Management of a Jehovah's Witness Parturient with Placenta Accreta
Abstract Number: F-43
Abstract Type: Case Report/Case Series
Introduction: A parturient with placenta accreta has the potential for significant hemorrhage. The morbidity increases when blood products can not be transfused due to religious beliefs. We report the anesthetic management of a Jehovah’s Witness parturient with a complete anterior placenta previa and accreta. Management required all medical subspecialties to develop a care plan that not only respected the patient’s religious beliefs but allowed for effective management of the patient.
Case Report: A 32 year old woman gravida 2, para 0-0-1-0 with the diagnosis of a complete anterior placenta previa, was admitted to our institution at 30 weeks gestation after an acute episode of hemorrhage. An ultrasound confirmed a placenta previa and an MRI showed a focal 3 cm placenta increta and early percreta into the lower anterior uterine segment. The hematocrit on admission was 23.6% decreased from 37%. The patient refused all blood products. After further discussion with the patient and her family she agreed to albumin less than 4% and cell saver only in a continuous circuit. After the initial bleeding episode the patient remained stable and the fetus showed no signs of distress. Maternal fetal medicine recommended expectant inpatient management with administration of erythropoietin and intravenous iron therapy. A multidisciplinary conference with obstetrics, anesthesiology and bioethics took place. Transfusion practice as a life saving measure was thoroughly discussed with the patient and her health care proxy and she still declined. At 34 weeks, the hematocrit was 34.1%. The risk of hemorrhage and the refusal of blood products outweighed the benefit of further medical management and a cesarean section was scheduled.

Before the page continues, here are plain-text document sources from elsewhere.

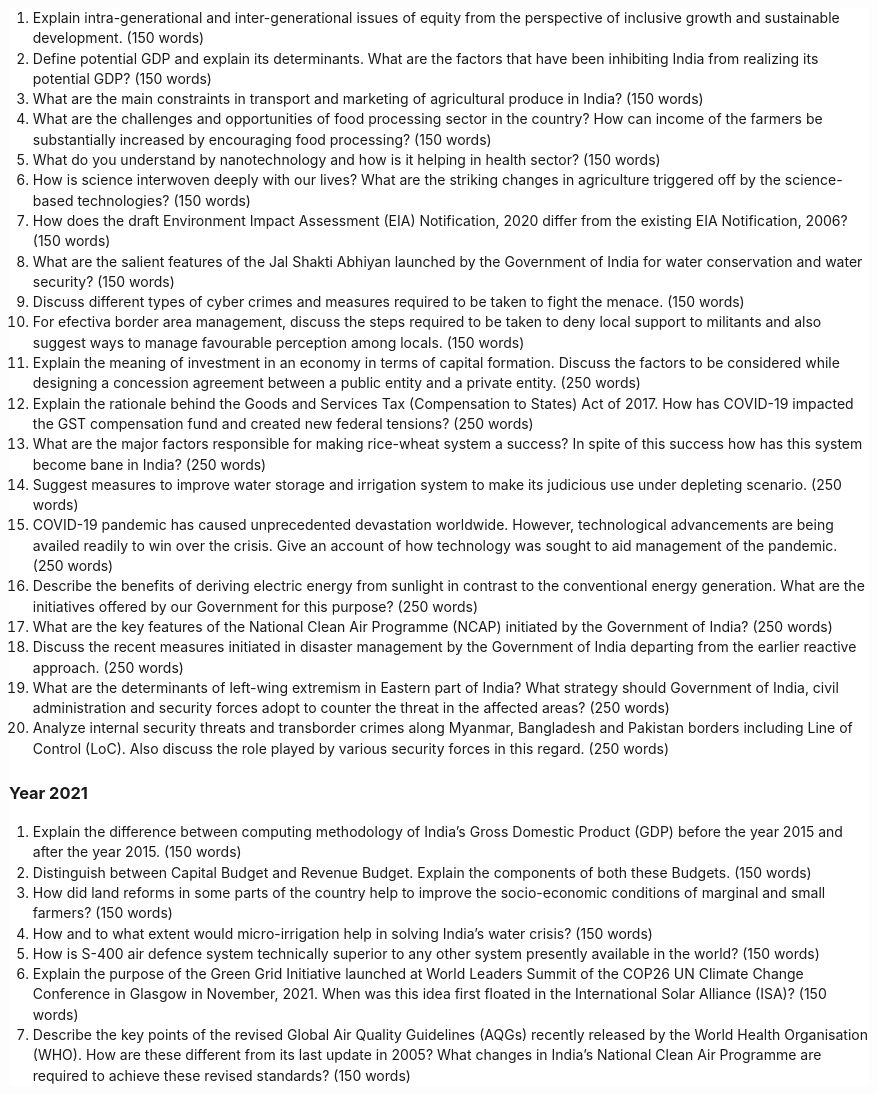 1. Explain intra-generational and inter-generational issues of equity from the perspective of inclusive growth and sustainable development. (150 words)
2. Define potential GDP and explain its determinants. What are the factors that have been inhibiting India from realizing its potential GDP? (150 words)
3. What are the main constraints in transport and marketing of agricultural produce in India? (150 words)
4. What are the challenges and opportunities of food processing sector in the country? How can income of the farmers be substantially increased by encouraging food processing? (150 words)
5. What do you understand by nanotechnology and how is it helping in health sector? (150 words)
6. How is science interwoven deeply with our lives? What are the striking changes in agriculture triggered off by the science-based technologies? (150 words)
7. How does the draft Environment Impact Assessment (EIA) Notification, 2020 differ from the existing EIA Notification, 2006? (150 words)
8. What are the salient features of the Jal Shakti Abhiyan launched by the Government of India for water conservation and water security? (150 words)
9. Discuss different types of cyber crimes and measures required to be taken to fight the menace. (150 words)
10. For efectiva border area management, discuss the steps required to be taken to deny local support to militants and also suggest ways to manage favourable perception among locals. (150 words)
11. Explain the meaning of investment in an economy in terms of capital formation. Discuss the factors to be considered while designing a concession agreement between a public entity and a private entity. (250 words)
12. Explain the rationale behind the Goods and Services Tax (Compensation to States) Act of 2017. How has COVID-19 impacted the GST compensation fund and created new federal tensions? (250 words)
13. What are the major factors responsible for making rice-wheat system a success? In spite of this success how has this system become bane in India? (250 words)
14. Suggest measures to improve water storage and irrigation system to make its judicious use under depleting scenario. (250 words)
15. COVID-19 pandemic has caused unprecedented devastation worldwide. However, technological advancements are being availed readily to win over the crisis. Give an account of how technology was sought to aid management of the pandemic. (250 words)
16. Describe the benefits of deriving electric energy from sunlight in contrast to the conventional energy generation. What are the initiatives offered by our Government for this purpose? (250 words)
17. What are the key features of the National Clean Air Programme (NCAP) initiated by the Government of India? (250 words)
18. Discuss the recent measures initiated in disaster management by the Government of India departing from the earlier reactive approach. (250 words)
19. What are the determinants of left-wing extremism in Eastern part of India? What strategy should Government of India, civil administration and security forces adopt to counter the threat in the affected areas? (250 words)
20. Analyze internal security threats and transborder crimes along Myanmar, Bangladesh and Pakistan borders including Line of Control (LoC). Also discuss the role played by various security forces in this regard. (250 words)

### Year 2021

1. Explain the difference between computing methodology of India’s Gross Domestic Product (GDP) before the year 2015 and after the year 2015. (150 words)
2. Distinguish between Capital Budget and Revenue Budget. Explain the components of both these Budgets. (150 words)
3. How did land reforms in some parts of the country help to improve the socio-economic conditions of marginal and small farmers? (150 words)
4. How and to what extent would micro-irrigation help in solving India’s water crisis? (150 words)
5. How is S-400 air defence system technically superior to any other system presently available in the world? (150 words)
6. Explain the purpose of the Green Grid Initiative launched at World Leaders Summit of the COP26 UN Climate Change Conference in Glasgow in November, 2021. When was this idea first floated in the International Solar Alliance (ISA)? (150 words)
7. Describe the key points of the revised Global Air Quality Guidelines (AQGs) recently released by the World Health Organisation (WHO). How are these different from its last update in 2005? What changes in India’s National Clean Air Programme are required to achieve these revised standards? (150 words)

Internal iliac artery occlusion balloons were placed under epidural anesthesia. The cell saver was placed in a continuous circuit with a leukocyte depletion filter to assist in removal of the amniotic fluid contents. 3 liters of lactated ringers was infused prior to induction for hypervolemia to allow blood loss to occur at a lower hematocrit. General Anesthesia was planned due to the potential for a large blood loss. A total intravenous anesthetic technique was used to limit uterine atony. A high fundal incision was made to avoid the placenta and limit blood loss. The amniotic fluid was suctioned using standard wall suction and then the cell saver was used. The placenta was removed and a focal area of accreta in the lower uterine segment was sutured and the obstetrician was able to preserve the uterus. The estimated blood loss was 1800 ml. The patient was hemodynamically stable and extubated at the end of the procedure.
Discussion: Respect for the patient’s religious beliefs may alter normal anesthesia practice and resuscitation measures. Thorough understanding of a patient’s wishes along with careful planning and a multidisciplinary approach allowed for a favorable outcome for mother and baby.